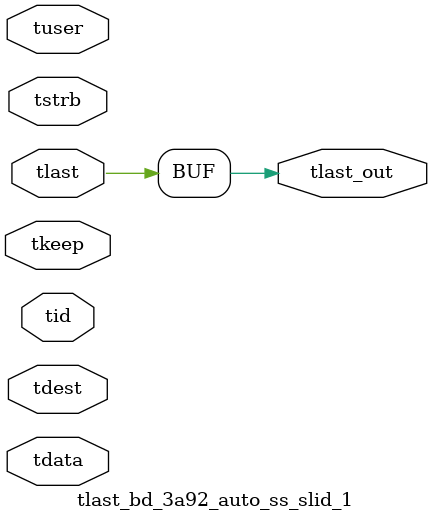
<source format=v>


`timescale 1ps/1ps

module tlast_bd_3a92_auto_ss_slid_1 #
(
parameter C_S_AXIS_TID_WIDTH   = 1,
parameter C_S_AXIS_TUSER_WIDTH = 0,
parameter C_S_AXIS_TDATA_WIDTH = 0,
parameter C_S_AXIS_TDEST_WIDTH = 0
)
(
input  [(C_S_AXIS_TID_WIDTH   == 0 ? 1 : C_S_AXIS_TID_WIDTH)-1:0       ] tid,
input  [(C_S_AXIS_TDATA_WIDTH == 0 ? 1 : C_S_AXIS_TDATA_WIDTH)-1:0     ] tdata,
input  [(C_S_AXIS_TUSER_WIDTH == 0 ? 1 : C_S_AXIS_TUSER_WIDTH)-1:0     ] tuser,
input  [(C_S_AXIS_TDEST_WIDTH == 0 ? 1 : C_S_AXIS_TDEST_WIDTH)-1:0     ] tdest,
input  [(C_S_AXIS_TDATA_WIDTH/8)-1:0 ] tkeep,
input  [(C_S_AXIS_TDATA_WIDTH/8)-1:0 ] tstrb,
input  [0:0]                                                             tlast,
output                                                                   tlast_out
);

assign tlast_out = {tlast};

endmodule


</source>
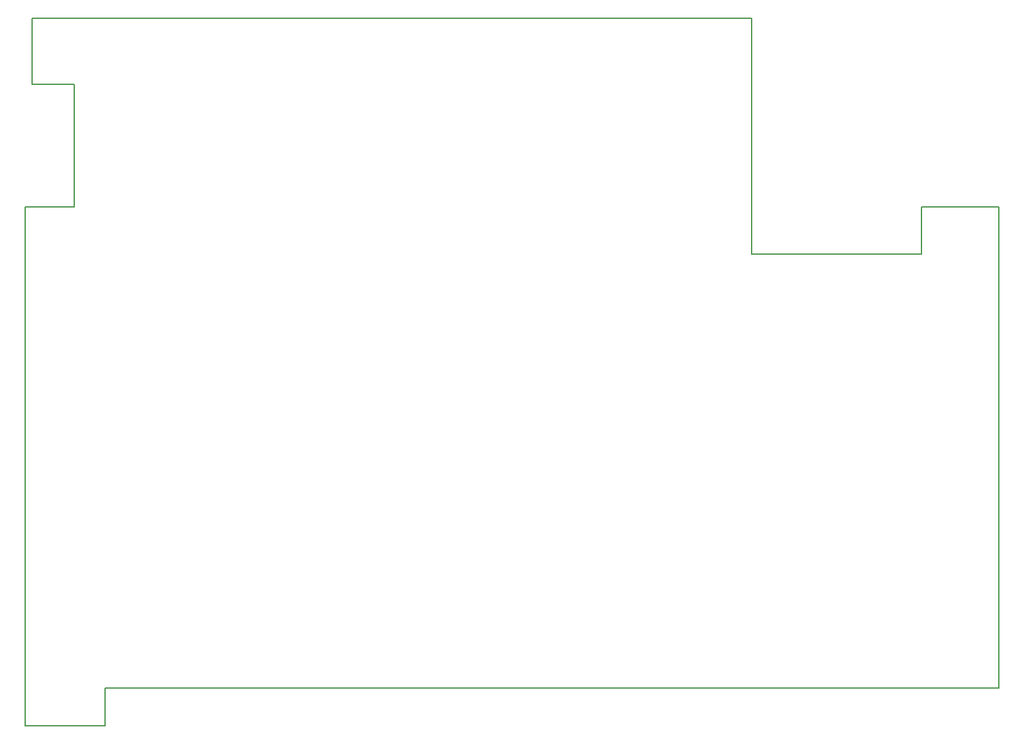
<source format=gbr>
G04 DipTrace 4.0.0.5*
G04 BoardOutline.gbr*
%MOIN*%
G04 #@! TF.FileFunction,Profile*
G04 #@! TF.Part,Single*
%ADD12C,0.005512*%
%FSLAX26Y26*%
G04*
G70*
G90*
G75*
G01*
G04 BoardOutline*
%LPD*%
X656200Y3143700D2*
D12*
Y3793700D1*
X431200D1*
Y4143700D1*
X4243700D1*
Y2893700D1*
X5143700D1*
Y3143700D1*
X5556200D1*
Y593700D1*
X5106200D1*
X818700D1*
Y393700D1*
X393700D1*
Y3143700D1*
X656200D1*
M02*

</source>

**Requirement**
Select every line above that contains the word "input", and copy it.

**Expected answer**
input  [(C_S_AXIS_TID_WIDTH   == 0 ? 1 : C_S_AXIS_TID_WIDTH)-1:0       ] tid,
input  [(C_S_AXIS_TDATA_WIDTH == 0 ? 1 : C_S_AXIS_TDATA_WIDTH)-1:0     ] tdata,
input  [(C_S_AXIS_TUSER_WIDTH == 0 ? 1 : C_S_AXIS_TUSER_WIDTH)-1:0     ] tuser,
input  [(C_S_AXIS_TDEST_WIDTH == 0 ? 1 : C_S_AXIS_TDEST_WIDTH)-1:0     ] tdest,
input  [(C_S_AXIS_TDATA_WIDTH/8)-1:0 ] tkeep,
input  [(C_S_AXIS_TDATA_WIDTH/8)-1:0 ] tstrb,
input  [0:0]                                                             tlast,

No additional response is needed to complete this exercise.